*** Block opens ***

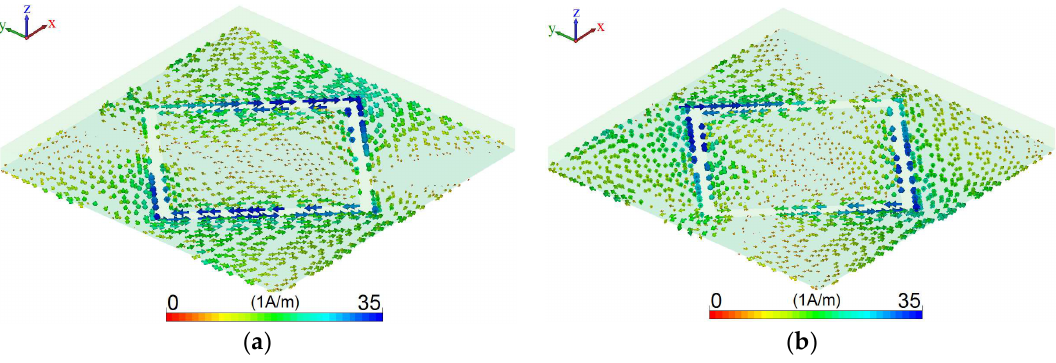
Figure 4. Simulated current densities at 3.6 GHz for ( a ) 1st feeding port and ( b ) 2nd feeding port.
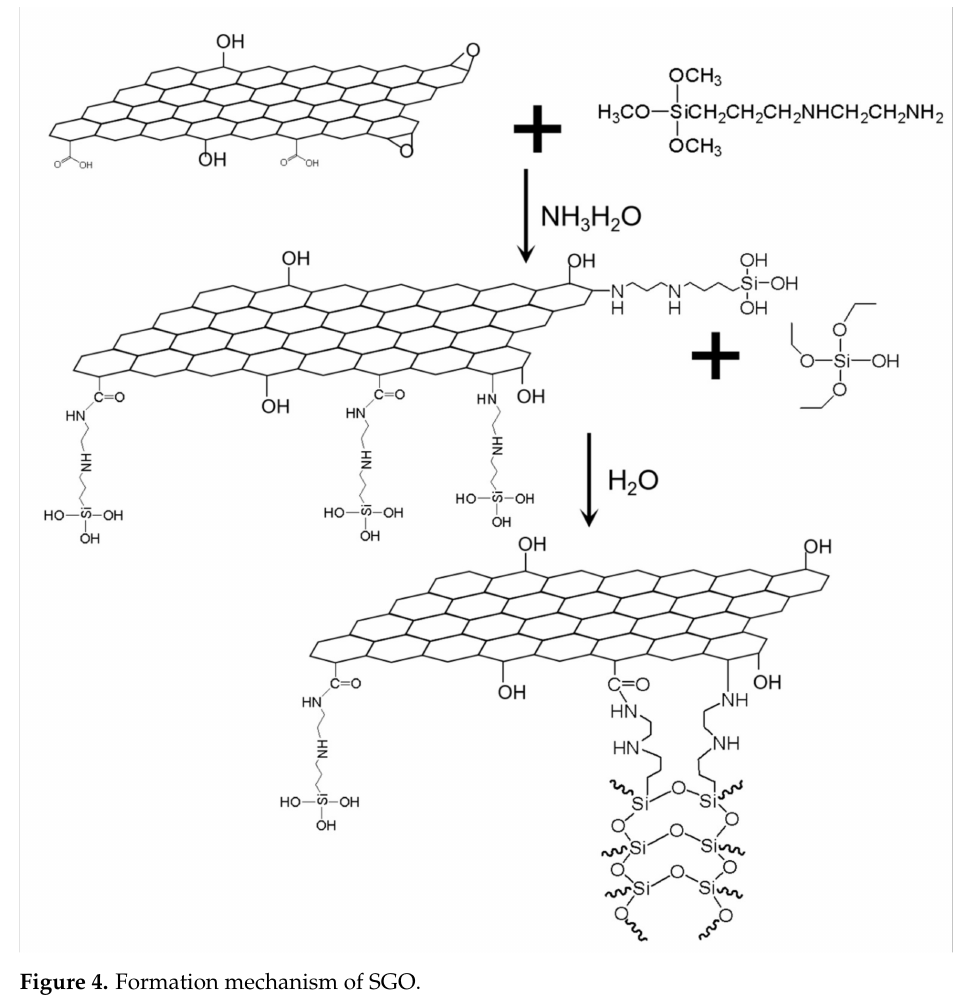
Figure 4. Formation mechanism of SGO.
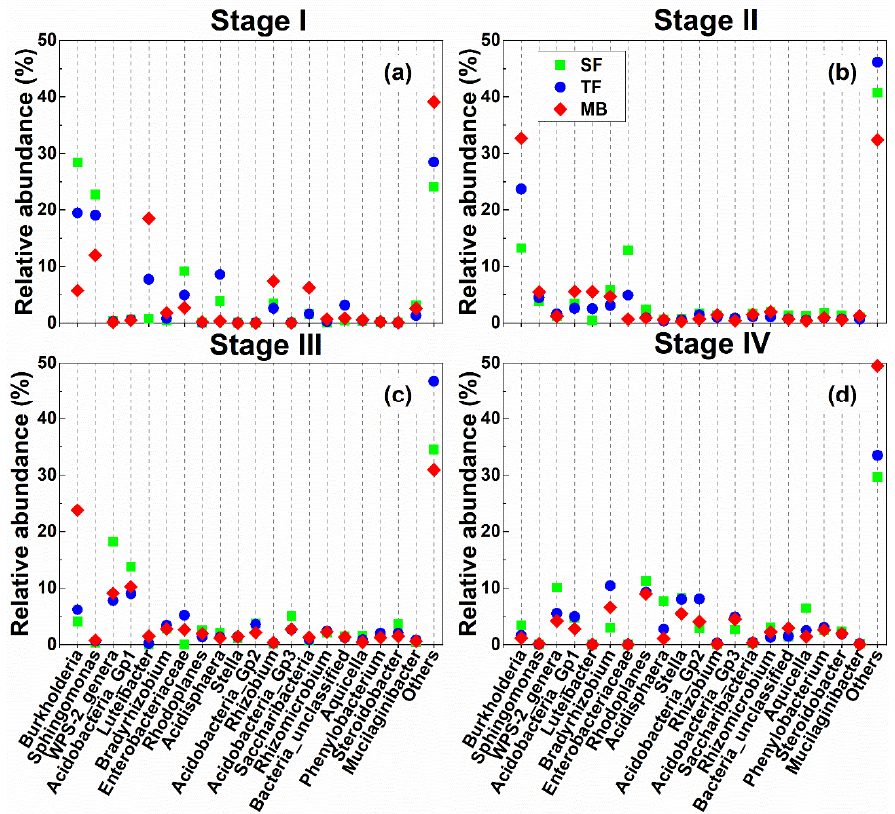
Figure 4. Relative abundances of bacterial OTU clusters at the genus level from the four litter decomposition stages (I, II, III, and IV) in the three forest types. ( a – d ) a–d, in turn, is the litter decomposition stages I, II, III, IV. The codes for forest types are described as in Figure 1. The data shown are the 20 taxa with the highest abundances, as well as the summed abundance of the remaining taxa (labeled as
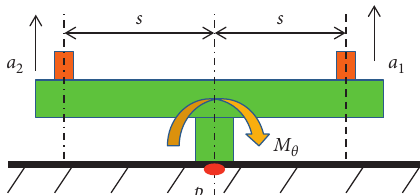
Figure 5: Finite difference method for measuring rotational degree of freedom.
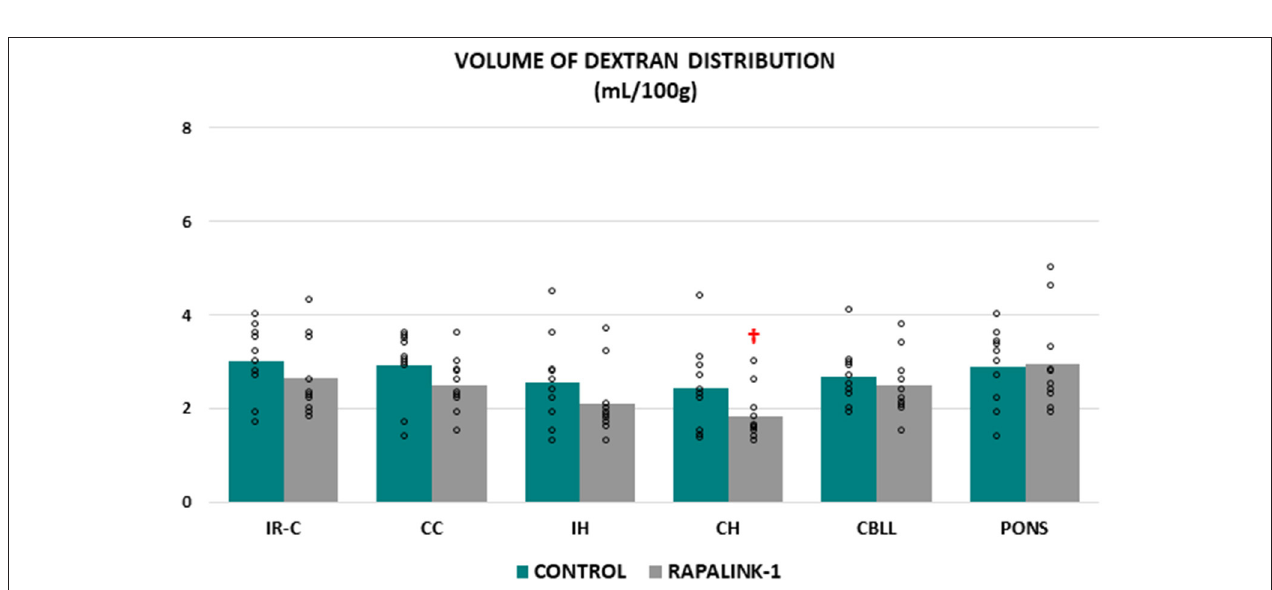
FIGURE 2 | Dot plots for the volume of dextran distribution in the examined brain regions of the control group (MCAO/reperfusion) and the Rapalink-1 group (MCAO/reperfusion + Rapalink-1) after 1h of MCAO and 2h of reperfusion. Each bar represents the mean value of each brain region. A two-way ANOVA followed by the Tukey’s test for multiple comparisons was used. There were no significant changes in the volume of dextran distribution with Rapalink-1 in every brain region that was studied. IR-C, ischemic-reperfused cortex; CC, contralateral cortex; IH, ipsilateral hippocampus; CH, contralateral hippocampus; CBLL, cerebellum. n = 10 in each group. † p < 0.05 vs.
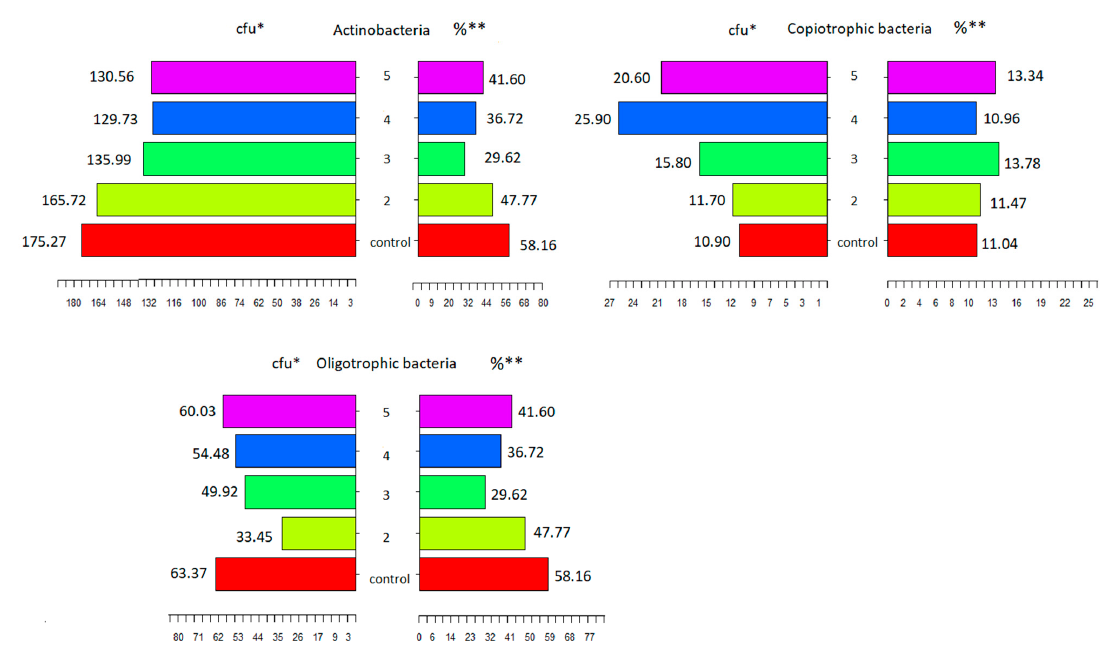
Figure 3. The relation between the count of microorganisms measured with different methods. Abbreviations: cfu *—colony-forming unit, the count of microorganisms measured on selective culture media; % **—the percentage of microorganisms measured by metagenomic analysis; control—conventional tillage (CT) before sowing spring wheat without a cover crop; 2—conventional tillage (CT) skimming before sowing the cover crop and sowing spring wheat after conventional tillage (CT); 3—skimming before sowing the cover crop and sowing spring wheat directly (no-till (NT)) into mulch; 4—sowing the cover crop directly (NT) into the stubble and then sowing spring wheat after conventional tillage (CT) and 5—sowing the cover crop directly (NT) and sowing spring wheat directly into mulch (NT).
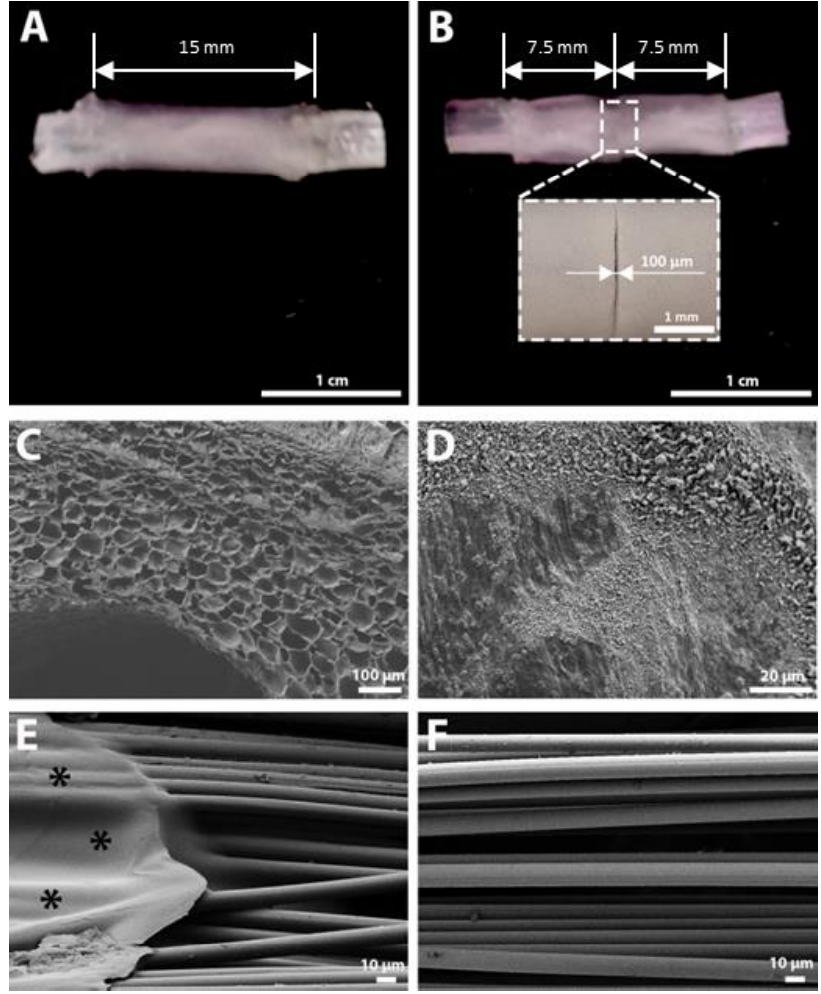
Figure 3. Macroscopic and field emission scanning electron microscope (FESEM) images of the acellular conduits. ( A ) Macroscopic image of the unimodular conduit (UMC). ( B ) Macroscopic image of the multimodular conduit (MMC) incorporating a detail of the central zone of the conduit to appreciate the gap between both HA modules. An arrow indicates the inter-module separation. ( C ) FESEM image of a cross section of the hyaluronic acid (HA) conduit showing the porous structure. ( D ) FESEM image of the HA conduit inner surface. ( E ) FESEM image of an end of the polylactic acid (PLA) microfiber bundle showing the flat ring (marked with *) that holds microfibers in position and allows the suture of the conduit to the nerve stump. ( F ) FESEM image of the PLA microfiber bundle showing the high alignment of PLA microfibers.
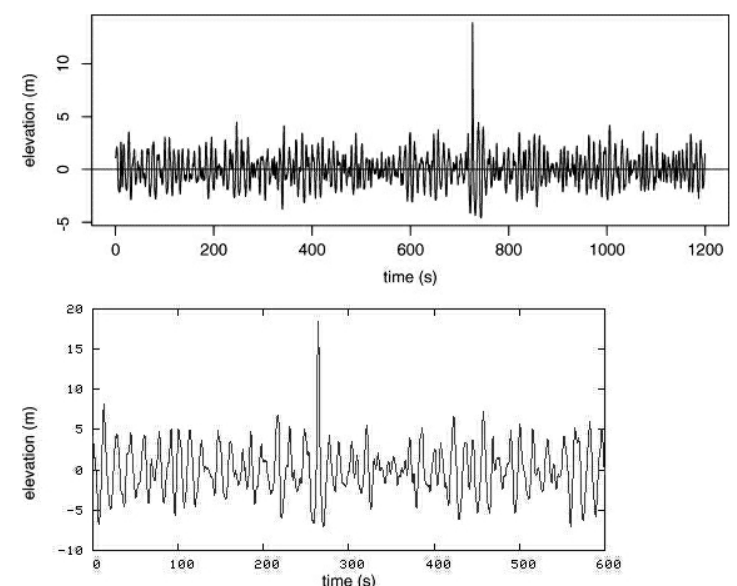
Figure 1. The laser readings of the most extreme rogue wave registered ( top ), which hit the the North Alwyn platform east of Shetland [5], reaching 18.04 m and a ratio of 3.19 × the surrounding waves. Figure 1 . The laser-readings of the most extreme rogue wave registered (top), which hit the 34 ( Bottom ) The New Years wave registered in 1995 on the Draupner platform in the North the North Alwyn platform east of Shetland [5], reaching 18.04 meters and a ratio of 3.19X with 35 surrounding waves. Bottom: The New Years wave registered in 1995 on the Draupner platform (top) 36 in the North Sea. 37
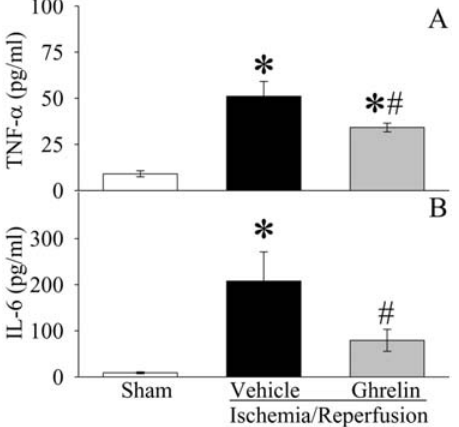
Figure 2. Alterations in serum levels of TNF- a (A) and IL-6 (B) in sham-operated animals (Sham) and ischemia/reperfusion ani- mals treated with normal saline (Vehicle) or ghrelin (Ghrelin) at 1.5 h after the completion of treatment (i.e., 2 h after reperfusion). Data are presented as means 6 SE (n=6/group) and compared by one-way analysis of variance (ANOVA) and Student- Newman-Keuls test: * P , 0.05 versus Sham group; # P , 0.05 versus I/ R + Vehicle group.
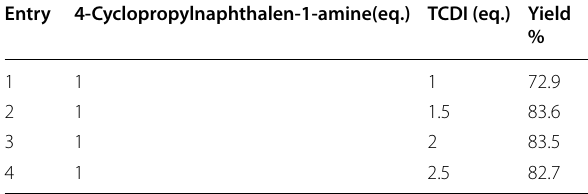
Table 2 Optimization of reaction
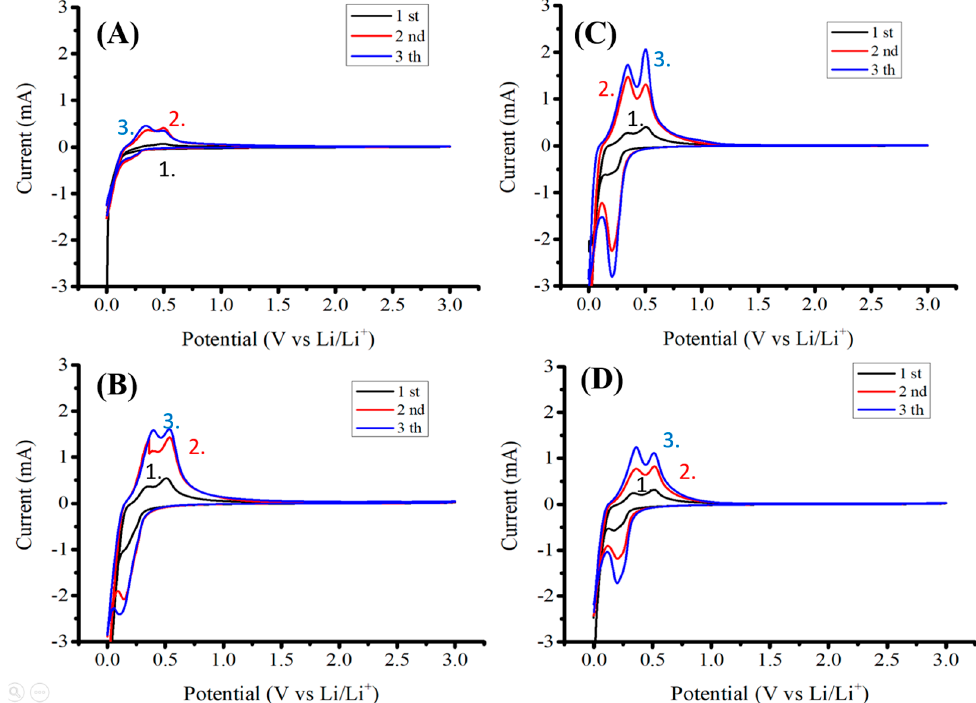
Figure 5. Cyclic voltammetry of anodes made of ( A ) silicon flakes:Super P:CMC/SBR = 70%:10%:20% by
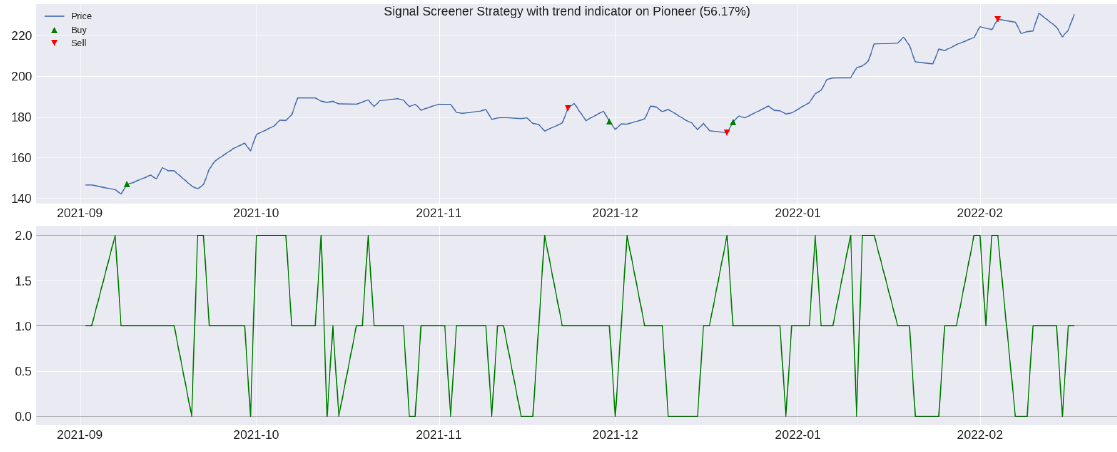
Figure 10. Operations of TI-SiSS over the test period of Pioneer Natural Resources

*** Block closes ***

Assignment: A word-for-word retyping of every record is required, without the pictures.

Written solution:
Figure 4. Simulated current densities at 3.6 GHz for ( a ) 1st feeding port and ( b ) 2nd feeding port.
Figure 4. Formation mechanism of SGO.
Figure 4. Relative abundances of bacterial OTU clusters at the genus level from the four litter decomposition stages (I, II, III, and IV) in the three forest types. ( a – d ) a–d, in turn, is the litter decomposition stages I, II, III, IV. The codes for forest types are described as in Figure 1. The data shown are the 20 taxa with the highest abundances, as well as the summed abundance of the remaining taxa (labeled as
Figure 5: Finite difference method for measuring rotational degree of freedom.
FIGURE 2 | Dot plots for the volume of dextran distribution in the examined brain regions of the control group (MCAO/reperfusion) and the Rapalink-1 group (MCAO/reperfusion + Rapalink-1) after 1h of MCAO and 2h of reperfusion. Each bar represents the mean value of each brain region. A two-way ANOVA followed by the Tukey’s test for multiple comparisons was used. There were no significant changes in the volume of dextran distribution with Rapalink-1 in every brain region that was studied. IR-C, ischemic-reperfused cortex; CC, contralateral cortex; IH, ipsilateral hippocampus; CH, contralateral hippocampus; CBLL, cerebellum. n = 10 in each group. † p < 0.05 vs.
Figure 3. The relation between the count of microorganisms measured with different methods. Abbreviations: cfu *—colony-forming unit, the count of microorganisms measured on selective culture media; % **—the percentage of microorganisms measured by metagenomic analysis; control—conventional tillage (CT) before sowing spring wheat without a cover crop; 2—conventional tillage (CT) skimming before sowing the cover crop and sowing spring wheat after conventional tillage (CT); 3—skimming before sowing the cover crop and sowing spring wheat directly (no-till (NT)) into mulch; 4—sowing the cover crop directly (NT) into the stubble and then sowing spring wheat after conventional tillage (CT) and 5—sowing the cover crop directly (NT) and sowing spring wheat directly into mulch (NT).
Figure 3. Macroscopic and field emission scanning electron microscope (FESEM) images of the acellular conduits. ( A ) Macroscopic image of the unimodular conduit (UMC). ( B ) Macroscopic image of the multimodular conduit (MMC) incorporating a detail of the central zone of the conduit to appreciate the gap between both HA modules. An arrow indicates the inter-module separation. ( C ) FESEM image of a cross section of the hyaluronic acid (HA) conduit showing the porous structure. ( D ) FESEM image of the HA conduit inner surface. ( E ) FESEM image of an end of the polylactic acid (PLA) microfiber bundle showing the flat ring (marked with *) that holds microfibers in position and allows the suture of the conduit to the nerve stump. ( F ) FESEM image of the PLA microfiber bundle showing the high alignment of PLA microfibers.
Figure 1. The laser readings of the most extreme rogue wave registered ( top ), which hit the the North Alwyn platform east of Shetland [5], reaching 18.04 m and a ratio of 3.19 × the surrounding waves. Figure 1 . The laser-readings of the most extreme rogue wave registered (top), which hit the 34 ( Bottom ) The New Years wave registered in 1995 on the Draupner platform in the North the North Alwyn platform east of Shetland [5], reaching 18.04 meters and a ratio of 3.19X with 35 surrounding waves. Bottom: The New Years wave registered in 1995 on the Draupner platform (top) 36 in the North Sea. 37
Figure 2. Alterations in serum levels of TNF- a (A) and IL-6 (B) in sham-operated animals (Sham) and ischemia/reperfusion ani- mals treated with normal saline (Vehicle) or ghrelin (Ghrelin) at 1.5 h after the completion of treatment (i.e., 2 h after reperfusion). Data are presented as means 6 SE (n=6/group) and compared by one-way analysis of variance (ANOVA) and Student- Newman-Keuls test: * P , 0.05 versus Sham group; # P , 0.05 versus I/ R + Vehicle group.
Table 2 Optimization of reaction
Figure 5. Cyclic voltammetry of anodes made of ( A ) silicon flakes:Super P:CMC/SBR = 70%:10%:20% by
Figure 10. Operations of TI-SiSS over the test period of Pioneer Natural Resources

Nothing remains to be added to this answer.